The election of a new president could not come soon enough – Korea's leadership vacuum materialised at a time of momentous change in Northeast Asia and the world. While Korea has drifted, relationships with regional neighbours have deteriorated. China has slowly pressured Korea over the deployment of THAAD, a US missile defence shield, with no response. Japan continues to be infuriated over changes to the implementation of the 'comfort women agreement' of December 2015, and cooperation between these two countries has slowed considerably. North Korea has been proliferating its WMD and testing missiles at an alarming rate. For over half a year, there has been no meaningful response from Korea on any of these issues. The election of US President Trump in November 2016 without an equivalent in Korea who could begin crafting a working relationship added new uncertainties to the US-ROK alliance.  

This leadership vacuum is in sharp contrast to Korea's neighbours. Like Korea, Japan and China face many domestic problems. They both have low birth rates, slowing economies, and numerous other social, economic, and ecological problems. But, unlike Korea, those countries also have determined leaders with clear visions for where their countries future. Japanese Prime Minister Abe Shinzo's determination to return Japan to great power status and Chinese President Xi Jinping's goal of realising the 'Chinese dream' have provided clear domestic and foreign policy direction. Both Xi and Abe have also crafted strategies for dealing with the new US Administration under Donald Trump. Korea, meanwhile, has simply been passive.  

If a progressive candidate wins South Korea's presidency, it will not come as a surprise. Progressive parties won a majority of the National Assembly in 2016 and, after 10 years of conservative rule, the progressives were poised to reclaim power even if Park had served out her term. This left swing comes during a time of increasing social stress in Korea. The suicide rate in Korea is among the highest in the world. Economically, the divide between rich and poor continues to grow. Corruption remains endemic, and few believe that even the arrest or conviction of Samsung's leadership would result in any permanent consequences for either the company or its leaders.  

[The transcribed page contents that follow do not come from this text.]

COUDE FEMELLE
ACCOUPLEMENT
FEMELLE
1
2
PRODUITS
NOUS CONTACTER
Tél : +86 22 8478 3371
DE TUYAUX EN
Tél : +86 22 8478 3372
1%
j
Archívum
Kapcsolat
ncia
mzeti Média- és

Korea is as deeply divided as the US, between right and left, older and younger generations, and rich and poor. This malaise has become increasingly apparent, and the impeachment of Park Geun-hye reflects those stresses. The new president will doubtless focus first on these domestic issues, and attempt to unite a country that has little clear vision about the future path for its own society and economy.

The new president will not take power with a clean slate, but rather under a set of severe constraints. The political vacuum in Korea has led to dangerous drift in almost every major issue it faces, foreign and domestic. There is shrinking room for the new president to manoeuvre, and the options are more sharply defined than before the impeachment crisis began last year.

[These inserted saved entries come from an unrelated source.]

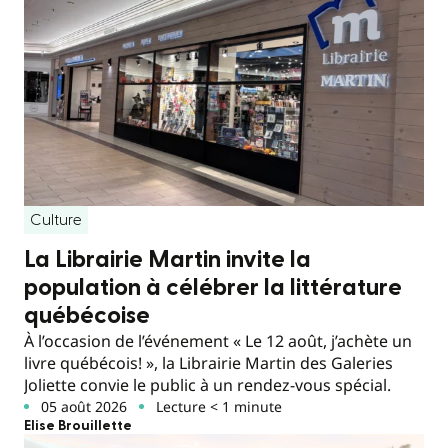
Culture
La Librairie Martin invite la
population à célébrer la littérature
québécoise
À l’occasion de l’événement « Le 12 août, j’achète un
livre québécois! », la Librairie Martin des Galeries
Joliette convie le public à un rendez-vous spécial.
05 août 2026
Lecture < 1 minute
Elise Brouillette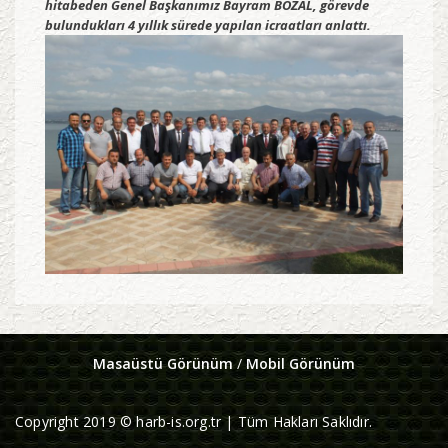
hitabeden Genel Başkanımız Bayram BOZAL, görevde
bulundukları 4 yıllık sürede yapılan icraatları anlattı.
Masaüstü Görünüm
/
Mobil Görünüm
Copyright 2019 © harb-is.org.tr | Tüm Hakları Saklıdır.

Yet there is cause for optimism, as well. Neither the negotiation with China over THAAD nor Trump's threats of economic nationalism are as dangerous as they have been portrayed, and an adroit Korean leader could craft a stable working relationship with both China and the US. Indeed, these issues have become so difficult precisely because Korea has lacked a leader to progress diplomacy.

On North Korea, a progressive president would presumably pursue more engagement and less confrontation. Whether this strategy succeeds will depend on the goal and the diplomacy: North Korean capitulation will almost certainly not happen, but a reduction in tension could occur, under the right circumstances.

Whoever is elected president will need to provide clear and vigorous leadership on almost every single policy front. Whether the new Korean president is up to the task remains to be seen.